> **Work order a**: In the multi-view photo entries below, change "geometric metadata" to "camera metadata" and reproduce those lines with nothing else altered. Leave the pictures out of your answer.

> **Source text**:
________________

GAYLE TZEMACH LEMMON, DEPUTY DIRECTOR WOMEN AND FOREIGN POLICY PROGRAM, COUNCIL ON FOREIGN RELATIONS: Right.

ZAKARIA: If you look at the statue of women in Iraq, in Egypt now, as popular forces take over these countries, sad to say the situation for women often worsens.

And so is this a kind of natural cycle that, unfortunately, it going to play itself out in these countries where the popular movements take over. They are often religiously-oriented, therefore, quite misogynistic, quite anti-women.

TZEMACH LEMMON: But I think an interesting thing happening in Afghanistan which is even under the Taliban, women found ways to work. They found ways to keep school going. They, in fact, were oftentimes the only bread-winners in their house although many people don't know that.

And what they've done is take the opening provided by the international community's presence and really used it to make progress not just for themselves, but for a more stable society.

And if you believe that what Secretary Clinton said was true that this is a security issue and not a women's issue, then it's in everybody's interest for half the population to have its economic potential tapped.

And so I think that what you'll see is women continuing to use any opening they have to make communities more secure and the hope is they won't be left on their own and left to do it solo.

ZAKARIA: Gayle Lemmon, Husain Haqqani, Paul Wolfowitz, thanks for joining us.

Paul Wolfowitz is going to stay with us for a discussion about another war, the Iraq War. Tuesday will mark the tenth anniversary of the beginning of that long conflict. Paul was instrumental in its planning and execution.

But, before that, What in the World, why hundreds of Chinese have suddenly decided to get divorced.

(COMMERCIAL BREAK)

ZAKARIA: Now, for our What in the World segment. A curious phenomenon is unfolding in China. Hundreds of couples are rushing to marriage bureaus across the country. Perhaps the first signs of spring are bringing on a sudden impulse for romance?

No, it's the opposite. These couples are filing for divorce. In each case, a husband and wife mutually agrees to quick separation, no arguing, no quibbling over money or assets. How? Why?

Well, actually, it was about money and assets. You see a vast majority of these couples are getting divorced so they can avoid a new Chinese tax.

Beijing recently decided to impose a 20 percent capital gains fee on sales of second homes. So the theory goes, if you have two homes and you get divorced, you can register each home under separate names.

Then, if you see one of those homes, you escape the new tax and, then, I guess you can get remarried. The bizarre exploitation of this loophole tells a larger story.

At an individual level, it shows the importance of housing as an investment in China, but, at the macro level, the story shows how Beijing's new leaders are struggling to deal with some called a property bubble.

On the one hand, prices are soaring in the big cities. In Shanghai, for example, developers say property prices have risen 40 percent in one year. This is because demand has stayed well ahead of supply as more and more people migrate to big cities.

On the other hand, second and third tier towns have a different problem. Here, supply exceeds demand. There are too many houses. Look at these pictures of ghost towns in China. You can see building after building, mall after mall, but no people to live in them.

Essentially, China has a two-speed property market. One is booming. The other is languishing. Now, you might say, well, China may have a property bubble, but it's not a big deal.

________________

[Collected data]
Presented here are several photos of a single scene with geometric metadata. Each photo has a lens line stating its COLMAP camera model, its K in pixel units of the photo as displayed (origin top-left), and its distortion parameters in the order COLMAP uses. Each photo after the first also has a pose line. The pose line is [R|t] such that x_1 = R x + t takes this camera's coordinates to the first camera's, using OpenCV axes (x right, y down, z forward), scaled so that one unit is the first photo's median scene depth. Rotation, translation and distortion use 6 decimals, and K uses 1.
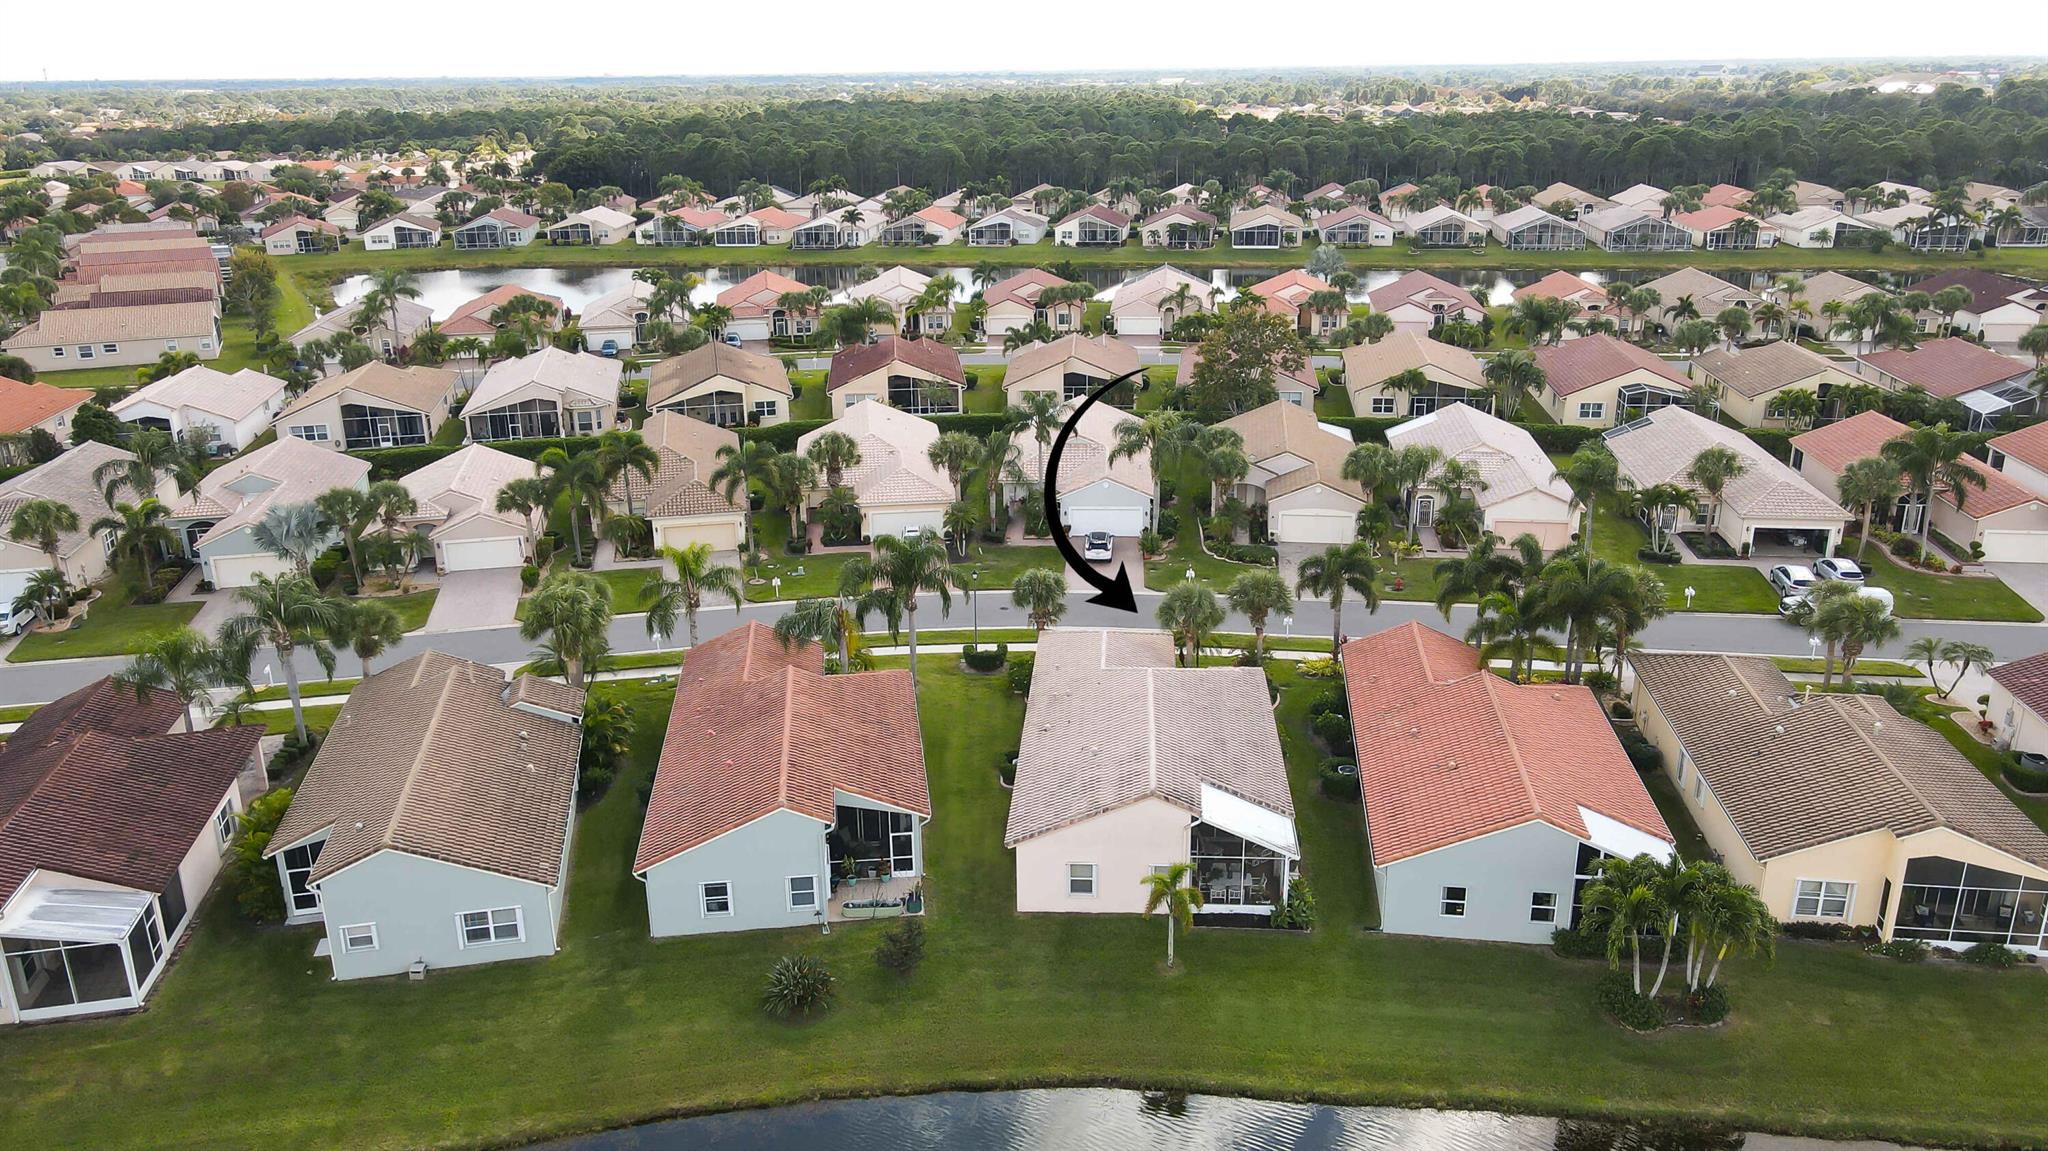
lens RADIAL K [[1514.1, 0, 1015.8], [0, 1514.1, 576.8], [0, 0, 1]] dist [0.000920, 0.054368]
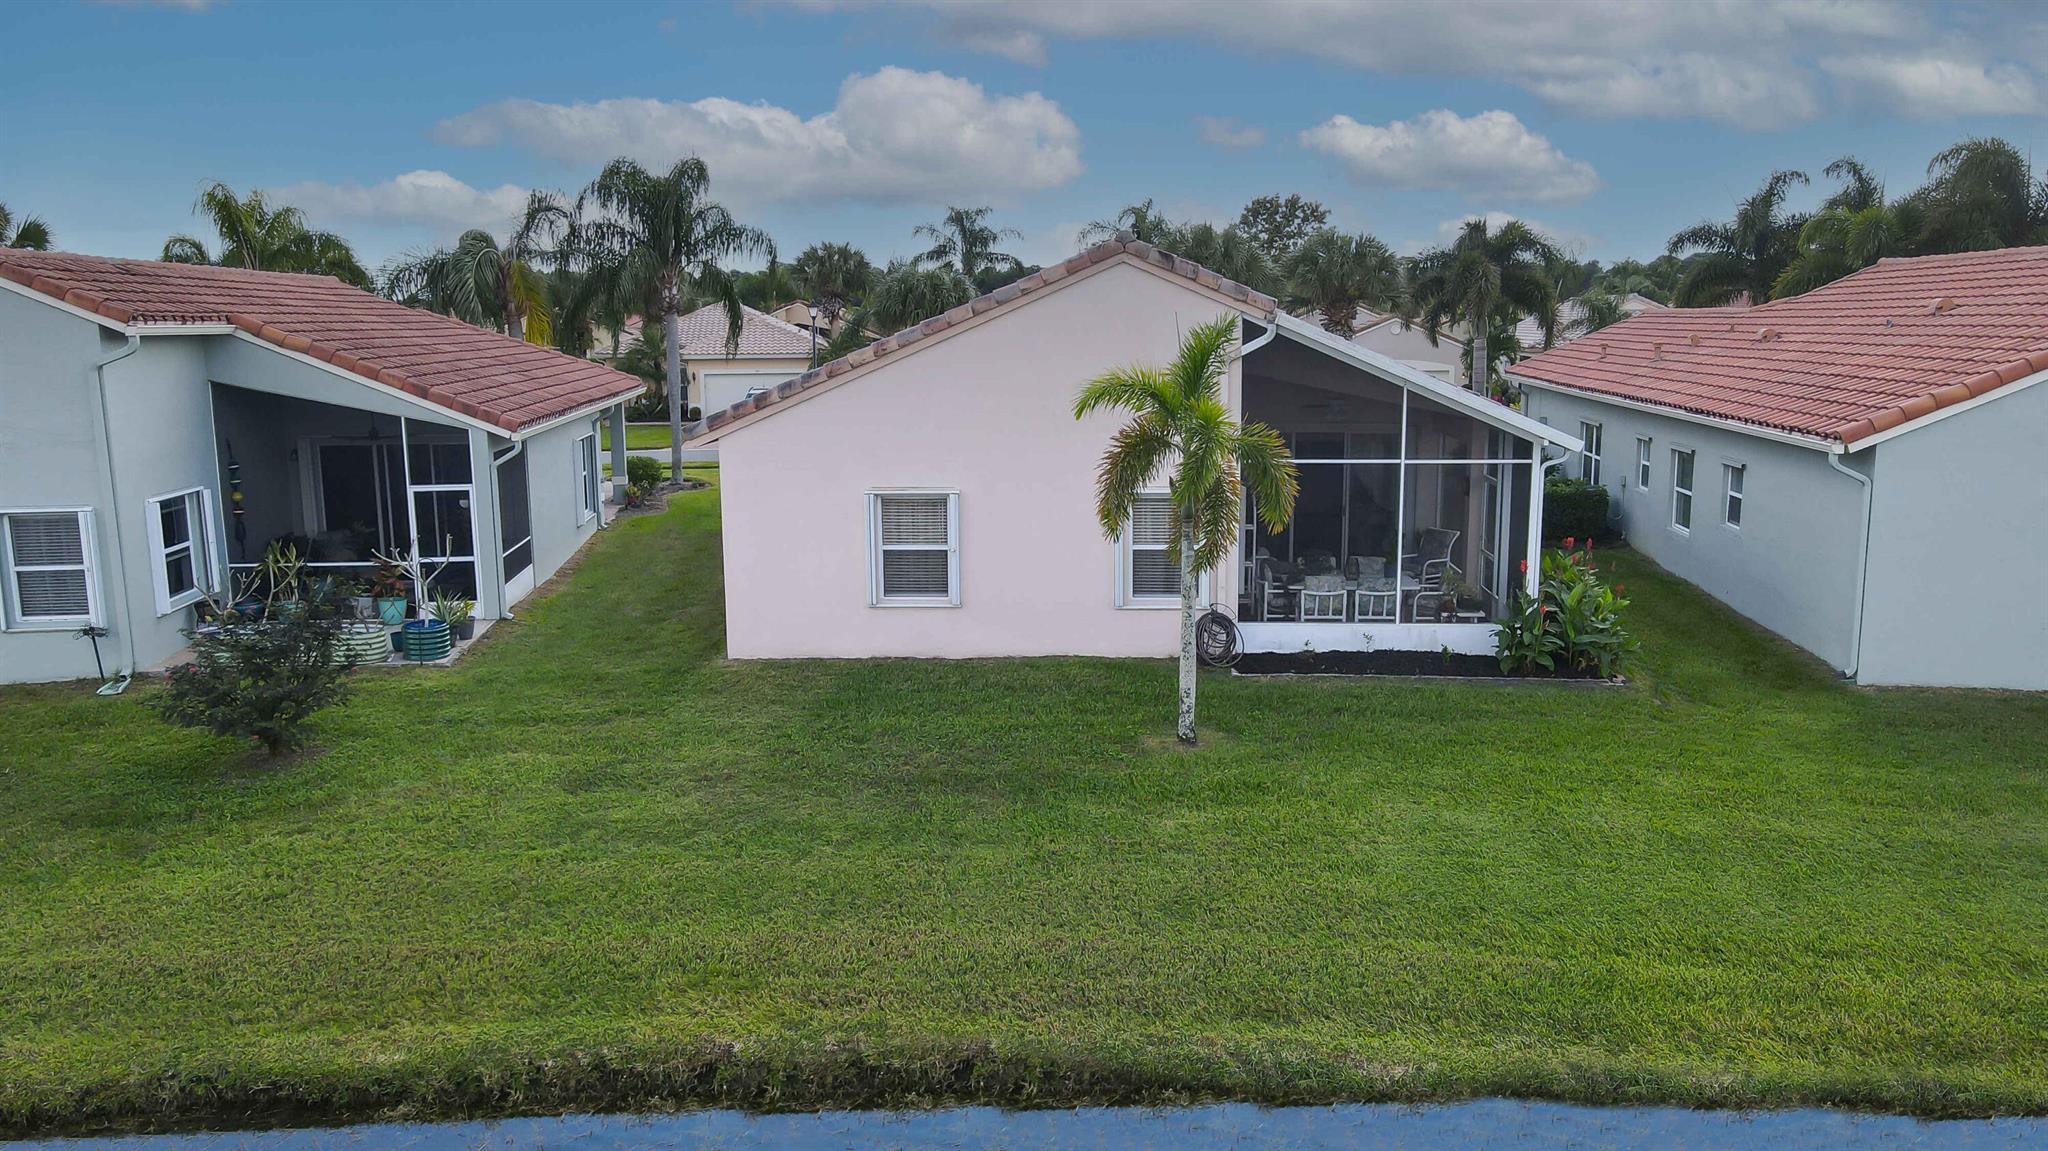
lens RADIAL K [[1514.1, 0, 1015.8], [0, 1514.1, 576.8], [0, 0, 1]] dist [0.000920, 0.054368]
pose [[0.999994, 0.003000, 0.001828, 0.067733], [-0.002677, 0.987701, -0.156333, 0.269424], [-0.002274, 0.156327, 0.987703, 0.700617]]
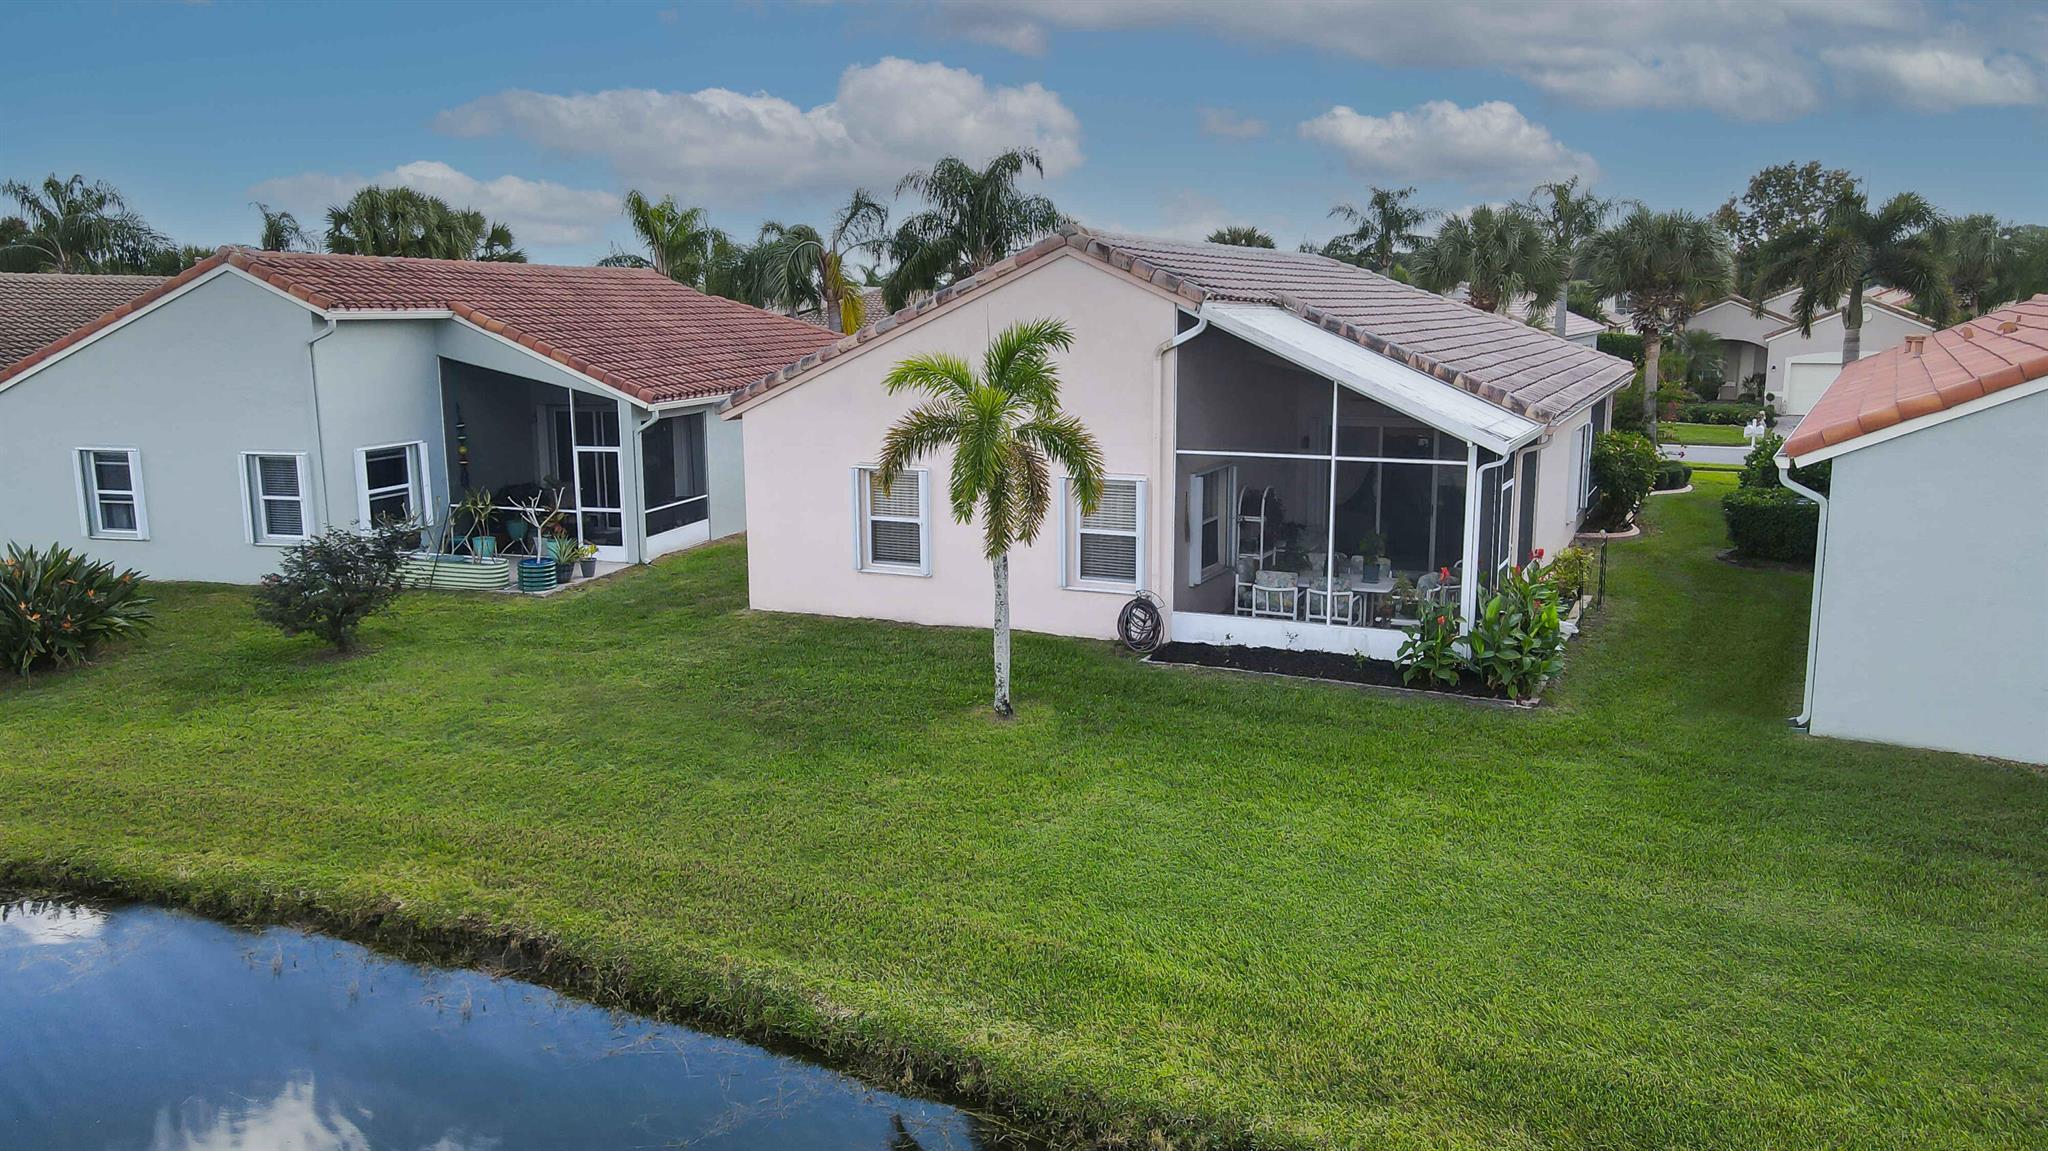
lens RADIAL K [[1514.1, 0, 1015.8], [0, 1514.1, 576.8], [0, 0, 1]] dist [0.000920, 0.054368]
pose [[0.928706, 0.072219, -0.363718, 0.211921], [-0.123968, 0.984884, -0.120978, 0.264459], [0.349483, 0.157442, 0.923620, 0.707482]]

________________

> **Work order b**: List every country named in the transcript above.

> **Answer box a**:
Presented here are several photos of a single scene with camera metadata. Each photo has a lens line stating its COLMAP camera model, its K in pixel units of the photo as displayed (origin top-left), and its distortion parameters in the order COLMAP uses. Each photo after the first also has a pose line. The pose line is [R|t] such that x_1 = R x + t takes this camera's coordinates to the first camera's, using OpenCV axes (x right, y down, z forward), scaled so that one unit is the first photo's median scene depth. Rotation, translation and distortion use 6 decimals, and K uses 1.
lens RADIAL K [[1514.1, 0, 1015.8], [0, 1514.1, 576.8], [0, 0, 1]] dist [0.000920, 0.054368]
lens RADIAL K [[1514.1, 0, 1015.8], [0, 1514.1, 576.8], [0, 0, 1]] dist [0.000920, 0.054368]
pose [[0.999994, 0.003000, 0.001828, 0.067733], [-0.002677, 0.987701, -0.156333, 0.269424], [-0.002274, 0.156327, 0.987703, 0.700617]]
lens RADIAL K [[1514.1, 0, 1015.8], [0, 1514.1, 576.8], [0, 0, 1]] dist [0.000920, 0.054368]
pose [[0.928706, 0.072219, -0.363718, 0.211921], [-0.123968, 0.984884, -0.120978, 0.264459], [0.349483, 0.157442, 0.923620, 0.707482]]

> **Answer box b**: Iraq, Egypt, Afghanistan, China